Он вошел в нее сразу же, успев лишь радостно удивиться влажной и жадной готовности ее тела, ждавшего его, вошел глубоко, до конца — и в то же мгновенье все его существо, каждую его клеточку, потряс неимоверный, немыслимый, неведомый ему прежде взрыв экстаза, счастья, восторга, и снова, и снова, и снова, и он замер, сжимая пальцами ее плечи.
Он еще вздрагивал в последних приливах оргазма, когда почувствовал испепеляющий стыд.
— Прости, — едва слышно произнес он. — У меня… Год… Или два… Я не был…
— Тс-с-с… — прошептала она. — Все хорошо. Все очень, очень хорошо.
Но он уже не слышал ее, потому что внезапно почувствовал, что его тело, казалось, никак не отреагировало на происшедшее, оно снова жаждало эту чудом появившуюся в его жизни прекрасную женщину, оно хотело ее как будто в первый раз — и он изумленно подчинился, и ощутил, как она тоже почувствовала это, и теперь они двигались, стараясь войти в ритм желания друг друга, а, главное, в ритм вековечной мудрости их тел, которая и вела их словно двух юных любовников, впервые познающих пронзительную радость обладания друг другом, впервые не только для себя, но впервые во всей этой прекрасной, сотканной из любви Вселенной, все мириады частичек которой текли сейчас космической рекой счастья, несшей на себе двух этих некогда одиноких и чужих друг для друга людей, ставших ныне по вековечному завету Божию единой плотью и единой душой.

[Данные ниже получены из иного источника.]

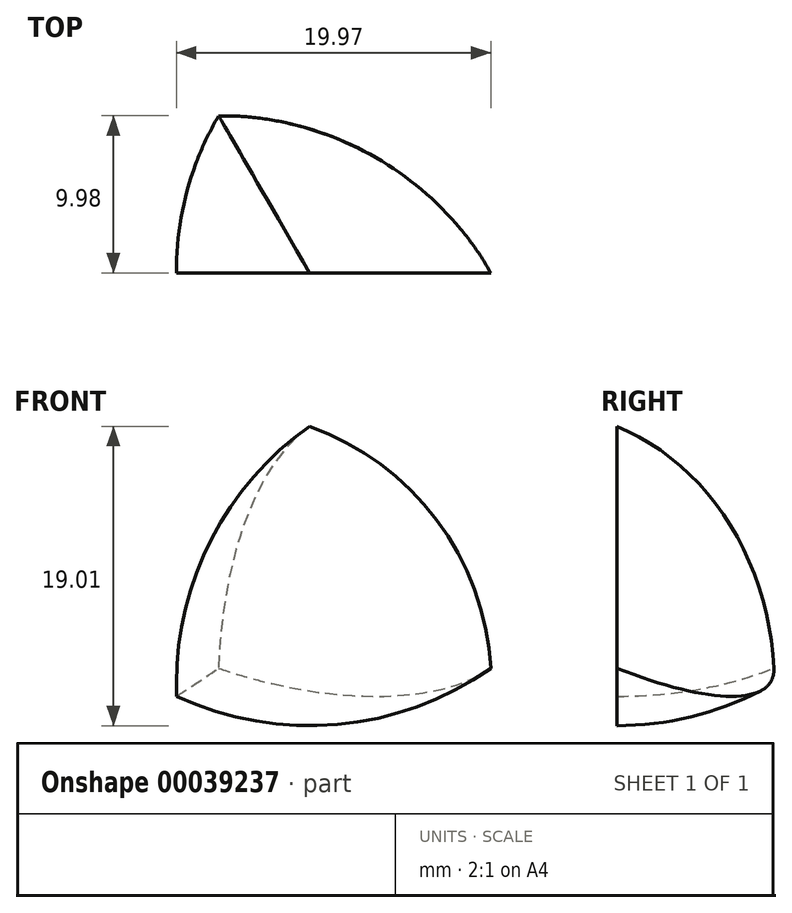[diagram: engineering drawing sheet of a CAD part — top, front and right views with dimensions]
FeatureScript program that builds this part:
annotation { "Feature Type Name" : "Feature", "Feature Type Description" : "" }
export const myFeature = defineFeature(function(context is Context, id is Id, definition is map)
    precondition{}
    {
        {
            var Q0;
            Q0=qCreatedBy(makeId("Top.planeOp"),FACE);
            var sketch = newSketch(context, id + "F0", { "sketchPlane" : qUnion([Q0])});
            skCircle(sketch, "E0", {"center": v(11.55, 0) * mm, "radius": 20 * mm});
            skCircle(sketch, "E1.1.0", {"center": v(-5.77, 10) * mm, "radius": 20 * mm});
            skCircle(sketch, "E1.2.0", {"center": v(-5.77, -10) * mm, "radius": 20 * mm});
            skPoint(sketch, "E1.center", {"position": v(0, 0) * mm});
            skLineSegment(sketch, "E2", {"start": v(31.55, 0) * mm, "end": v(-8.45, 0) * mm});
            skLineSegment(sketch, "E3", {"start": v(0, 0) * mm, "end": v(-5.77, -10) * mm});
            skLineSegment(sketch, "E4", {"start": v(-5.77, -10) * mm, "end": v(-15.77, -27.32) * mm});
            skLineSegment(sketch, "E5", {"start": v(0, 0) * mm, "end": v(4.23, 7.32) * mm});
            skLineSegment(sketch, "E6", {"start": v(-5.77, 10) * mm, "end": v(0, 0) * mm});
            skLineSegment(sketch, "E7", {"start": v(0, 0) * mm, "end": v(4.23, -7.32) * mm});
            skLineSegment(sketch, "E8", {"start": v(-5.77, 10) * mm, "end": v(-15.77, 27.32) * mm});
            skSolve(sketch);
        }
        {
            var Q0;
            {var subQ1=sQuery(id+"F0.wireOp",EDGE,"E2");var subQ3=sQuery(id+"F0.wireOp",EDGE,"E0");var subQ5=makeQuery(id+"F0.imprint","INTERSECT",VERTEX,{"disambiguationData":[OD(0.0)],"derivedFrom":[subQ3,subQ1]});Q0=makeQuery(id+"F0.imprint","IMPRINT",FACE,{"disambiguationData":[TD([[makeQuery(id+"F0.imprint","IMPRINT",EDGE,{"disambiguationData":[TD([[subQ5,-1.0]])],"derivedFrom":subQ3}),1.0]])]});}
            var Q1;
            {var subQ1=sQuery(id+"F0.wireOp",EDGE,"E0");var subQ4=sQuery(id+"F0.wireOp",EDGE,"E1.1.0");var subQ6=makeQuery(id+"F0.imprint","INTERSECT",VERTEX,{"derivedFrom":[subQ1,subQ4]});Q1=makeQuery(id+"F0.imprint","IMPRINT",FACE,{"disambiguationData":[TD([[makeQuery(id+"F0.imprint","IMPRINT",EDGE,{"disambiguationData":[TD([[subQ6,1.0]])],"derivedFrom":subQ4}),1.0]])]});}
            var Q2;
            {var subQ1=sQuery(id+"F0.wireOp",EDGE,"E5");Q2=makeQuery(id+"F0.imprint","IMPRINT",FACE,{"disambiguationData":[TD([[makeQuery(id+"F0.imprint","IMPRINT",EDGE,{"derivedFrom":subQ1}),1.0]])]});}
            var Q3;
            {var subQ0=sQuery(id+"F0.wireOp",EDGE,"E5");Q3=makeQuery(id+"F0.imprint","IMPRINT",FACE,{"disambiguationData":[TD([[makeQuery(id+"F0.imprint","IMPRINT",EDGE,{"derivedFrom":subQ0}),-1.0]])]});}
            var Q4;
            {var subQ0=sQuery(id+"F0.wireOp",EDGE,"E6");Q4=makeQuery(id+"F0.imprint","IMPRINT",FACE,{"disambiguationData":[TD([[makeQuery(id+"F0.imprint","IMPRINT",EDGE,{"derivedFrom":subQ0}),-1.0]])]});}
            var Q5;
            Q5=sQuery(id+"F0.wireOp",EDGE,"E2");
            revolve(context, id + "F1", {"entities" : qUnion([Q0, Q1, Q2, Q3, Q4]), "axis" : qUnion([Q5]), "revolveType" : RevolveType.FULL});
        }
        {
            var Q0;
            {var subQ1=sQuery(id+"F0.wireOp",EDGE,"E0");var subQ4=sQuery(id+"F0.wireOp",EDGE,"E1.1.0");var subQ6=makeQuery(id+"F0.imprint","INTERSECT",VERTEX,{"derivedFrom":[subQ1,subQ4]});Q0=makeQuery(id+"F0.imprint","IMPRINT",FACE,{"disambiguationData":[TD([[makeQuery(id+"F0.imprint","IMPRINT",EDGE,{"disambiguationData":[TD([[subQ6,1.0]])],"derivedFrom":subQ4}),1.0]])]});}
            var Q1;
            {var subQ0=sQuery(id+"F0.wireOp",EDGE,"E5");Q1=makeQuery(id+"F0.imprint","IMPRINT",FACE,{"disambiguationData":[TD([[makeQuery(id+"F0.imprint","IMPRINT",EDGE,{"derivedFrom":subQ0}),-1.0]])]});}
            var Q2;
            {var subQ1=sQuery(id+"F0.wireOp",EDGE,"E5");Q2=makeQuery(id+"F0.imprint","IMPRINT",FACE,{"disambiguationData":[TD([[makeQuery(id+"F0.imprint","IMPRINT",EDGE,{"derivedFrom":subQ1}),1.0]])]});}
            var Q3;
            {var subQ3=sQuery(id+"F0.wireOp",EDGE,"E7");Q3=makeQuery(id+"F0.imprint","IMPRINT",FACE,{"disambiguationData":[TD([[makeQuery(id+"F0.imprint","IMPRINT",EDGE,{"derivedFrom":subQ3}),1.0]])]});}
            var Q4;
            {var subQ0=sQuery(id+"F0.wireOp",EDGE,"E8");Q4=makeQuery(id+"F0.imprint","IMPRINT",FACE,{"disambiguationData":[TD([[makeQuery(id+"F0.imprint","IMPRINT",EDGE,{"derivedFrom":subQ0}),-1.0]])]});}
            var Q5;
            Q5=sQuery(id+"F0.wireOp",EDGE,"E8");
            revolve(context, id + "F2", {"entities" : qUnion([Q0, Q1, Q2, Q3, Q4]), "axis" : qUnion([Q5]), "revolveType" : RevolveType.FULL});
        }
        {
            var Q0;
            {var subQ3=sQuery(id+"F0.wireOp",EDGE,"E4");Q0=makeQuery(id+"F0.imprint","IMPRINT",FACE,{"disambiguationData":[TD([[makeQuery(id+"F0.imprint","IMPRINT",EDGE,{"derivedFrom":subQ3}),-1.0]])]});}
            var Q1;
            {var subQ3=sQuery(id+"F0.wireOp",EDGE,"E0");var subQ6=makeQuery(id+"F0.imprint","INTERSECT",VERTEX,{"disambiguationData":[OD(1.0)],"derivedFrom":[subQ3,sQuery(id+"F0.wireOp",EDGE,"E2")]});Q1=makeQuery(id+"F0.imprint","IMPRINT",FACE,{"disambiguationData":[TD([[makeQuery(id+"F0.imprint","IMPRINT",EDGE,{"disambiguationData":[TD([[subQ6,1.0]])],"derivedFrom":subQ3}),-1.0]])]});}
            var Q2;
            {var subQ0=sQuery(id+"F0.wireOp",EDGE,"E3");Q2=makeQuery(id+"F0.imprint","IMPRINT",FACE,{"disambiguationData":[TD([[makeQuery(id+"F0.imprint","IMPRINT",EDGE,{"derivedFrom":subQ0}),-1.0]])]});}
            var Q3;
            {var subQ0=sQuery(id+"F0.wireOp",EDGE,"E6");Q3=makeQuery(id+"F0.imprint","IMPRINT",FACE,{"disambiguationData":[TD([[makeQuery(id+"F0.imprint","IMPRINT",EDGE,{"derivedFrom":subQ0}),-1.0]])]});}
            var Q4;
            {var subQ1=sQuery(id+"F0.wireOp",EDGE,"E5");Q4=makeQuery(id+"F0.imprint","IMPRINT",FACE,{"disambiguationData":[TD([[makeQuery(id+"F0.imprint","IMPRINT",EDGE,{"derivedFrom":subQ1}),1.0]])]});}
            var Q5;
            Q5=sQuery(id+"F0.wireOp",EDGE,"E4");
            revolve(context, id + "F3", {"entities" : qUnion([Q0, Q1, Q2, Q3, Q4]), "axis" : qUnion([Q5]), "revolveType" : RevolveType.FULL});
        }
        {
            var Q0;
            Q0=qCreatedBy(makeId("Top.planeOp"),FACE);
            cPlane(context, id + "F4", {"entities" : qUnion([Q0]), "cplaneType" : CPlaneType.OFFSET, "offset" : 17.32 * mm, "width" : 150 * mm, "height" : 150 * mm});
        }
        {
            var Q0;
            Q0=qCreatedBy(id+"F4.planeOp",FACE);
            var sketch = newSketch(context, id + "F5", { "sketchPlane" : qUnion([Q0])});
            skCircle(sketch, "E9", {"center": v(0, 0) * mm, "radius": 20 * mm});
            skLineSegment(sketch, "E10", {"start": v(20, 0) * mm, "end": v(-20, 0) * mm});
            skSolve(sketch);
        }
        {
            var Q0;
            {var subQ0=sQuery(id+"F5.wireOp",EDGE,"E10");Q0=makeQuery(id+"F5.imprint","IMPRINT",FACE,{"disambiguationData":[TD([[makeQuery(id+"F5.imprint","IMPRINT",EDGE,{"derivedFrom":subQ0}),-1.0]])]});}
            var Q1;
            Q1=sQuery(id+"F5.wireOp",EDGE,"E10");
            revolve(context, id + "F6", {"entities" : qUnion([Q0]), "axis" : qUnion([Q1]), "revolveType" : RevolveType.FULL});
        }
        {
            var Q0;
            Q0=makeQuery(id+"F6.opRevolve","SWEPT_BODY",BODY,{"disambiguationData":[OSD([sQuery(id+"F5.wireOp",EDGE,"E9"),sQuery(id+"F5.wireOp",EDGE,"E10")])]});
            var Q1;
            Q1=makeQuery(id+"F1.opRevolve","SWEPT_BODY",BODY,{"disambiguationData":[OSD([sQuery(id+"F0.wireOp",EDGE,"E0"),sQuery(id+"F0.wireOp",EDGE,"E2")])]});
            var Q2;
            Q2=makeQuery(id+"F3.opRevolve","SWEPT_BODY",BODY,{"disambiguationData":[OSD([sQuery(id+"F0.wireOp",EDGE,"E1.2.0"),sQuery(id+"F0.wireOp",EDGE,"E3"),sQuery(id+"F0.wireOp",EDGE,"E4"),sQuery(id+"F0.wireOp",EDGE,"E5")])]});
            var Q3;
            Q3=makeQuery(id+"F2.opRevolve","SWEPT_BODY",BODY,{"disambiguationData":[OSD([sQuery(id+"F0.wireOp",EDGE,"E1.1.0"),sQuery(id+"F0.wireOp",EDGE,"E6"),sQuery(id+"F0.wireOp",EDGE,"E7"),sQuery(id+"F0.wireOp",EDGE,"E8")])]});
            booleanBodies(context, id + "F7", {"operationType" : BooleanOperationType.INTERSECTION, "tools" : qUnion([Q0, Q1, Q2, Q3])});
        }
        {
            var Q0;
            Q0=qCreatedBy(makeId("Front.planeOp"),FACE);
            var sketch = newSketch(context, id + "F8", { "sketchPlane" : qUnion([Q0])});
            skLineSegment(sketch, "E11.bottom", {"start": v(-24.13, 26.48) * mm, "end": v(23.54, 26.48) * mm});
            skLineSegment(sketch, "E11.top", {"start": v(-24.13, -12.28) * mm, "end": v(23.54, -12.28) * mm});
            skLineSegment(sketch, "E11.left", {"start": v(-24.13, 26.48) * mm, "end": v(-24.13, -12.28) * mm});
            skLineSegment(sketch, "E11.right", {"start": v(23.54, 26.48) * mm, "end": v(23.54, -12.28) * mm});
            skSolve(sketch);
        }
        {
            var Q0;
            Q0 = qSketchRegion(id + "F8", true);
            extrude(context, id + "F9", {"entities" : qUnion([Q0]), "depth" : 25 * mm});
        }
        {
            var Q0;
            Q0=makeQuery(id+"F9.opExtrude","SWEPT_BODY",BODY,{"disambiguationData":[OSD([sQuery(id+"F8.wireOp",EDGE,"E11.bottom"),sQuery(id+"F8.wireOp",EDGE,"E11.top"),sQuery(id+"F8.wireOp",EDGE,"E11.left"),sQuery(id+"F8.wireOp",EDGE,"E11.right")])]});
            var Q1;
            Q1=makeQuery(id+"F7.opBoolean","INTERSECT",BODY,{"derivedFrom":[makeQuery(id+"F1.opRevolve","SWEPT_BODY",BODY,{"disambiguationData":[OSD([sQuery(id+"F0.wireOp",EDGE,"E0"),sQuery(id+"F0.wireOp",EDGE,"E2")])]}),makeQuery(id+"F2.opRevolve","SWEPT_BODY",BODY,{"disambiguationData":[OSD([sQuery(id+"F0.wireOp",EDGE,"E1.1.0"),sQuery(id+"F0.wireOp",EDGE,"E6"),sQuery(id+"F0.wireOp",EDGE,"E7"),sQuery(id+"F0.wireOp",EDGE,"E8")])]}),makeQuery(id+"F3.opRevolve","SWEPT_BODY",BODY,{"disambiguationData":[OSD([sQuery(id+"F0.wireOp",EDGE,"E1.2.0"),sQuery(id+"F0.wireOp",EDGE,"E3"),sQuery(id+"F0.wireOp",EDGE,"E4"),sQuery(id+"F0.wireOp",EDGE,"E5")])]}),makeQuery(id+"F6.opRevolve","SWEPT_BODY",BODY,{"disambiguationData":[OSD([sQuery(id+"F5.wireOp",EDGE,"E9"),sQuery(id+"F5.wireOp",EDGE,"E10")])]})]});
            booleanBodies(context, id + "F10", {"operationType" : BooleanOperationType.SUBTRACTION, "tools" : qUnion([Q0]), "targets" : qUnion([Q1])});
        }
    });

И взрыв восторга потряс их одновременно, и одновременно издали они то ли стон, то ли крик, потому что то, что переполняло их поверх всех краев, было невозможно удержать внутри — и они застыли, продолжая сжимать друг друга в объятьях.
Сергей лежал на спине, вытянувшись во всю длину кровати и глядя в потолок невидящими глазами. Алина, опершись на локоть, гладила его мокрые волосы.
— В лучшие годы, — произнес он.
— Что в лучшие годы? — негромко откликнулась она.
— В лучшие годы я не был способен… на такое, — сказал он. И рассмеялся.
Она покачала головой.
— Неправда.
Он посмотрел на нее.
— Почему?
— Потому что «лучшие годы» — это не когда-то. Лучшие годы — это сейчас.
Он прикрыл глаза.
— Правда.
— Что правда? — спросила она.
— Лучшие — сейчас. Господи… — Он мотнул головой.
— Что, Сережа?
— Да я ведь и не жил. Не жил вовсе. То есть, вообще не жил — понимаешь?
— Понимаю, — кивнула она. — А теперь?
— Господи, — он снова рассмеялся. — Да теперь-то я и живу. И начал жить, и буду жить, и долго буду жить, потому что это…
Он умолк, не зная, как выразить то, что переполняло его сейчас. Чувство было совершенно новым для него, непонятным, неопределимым, но поразительно светлым и, главное, абсолютно настоящим. Реальным. Настолько реальным, что, казалось, его можно взять в руки, потрогать, ощутить физически.
— Потому что это? — полувопросительно произнесла Алина.
— Потому что это, оказывается, великолепно. Сказочно. Прекрасно. Потому что только это и имеет смысл. Жить. Жить. Жить.
— Великолепно, — согласилась она. — Сказочно. Прекрасно. И только это и имеет смысл.
Он рывком повернулся на бок, лицом к ней.
— Не просто существовать — выживать, числиться, занимать какой-то объем в пространстве. А именно жить. Это может длиться десятилетия, может годы, а может часы, но это все равно, потому что время — это ведь не сколько раз ты вместе с планетой крутнулся вокруг светила, верно?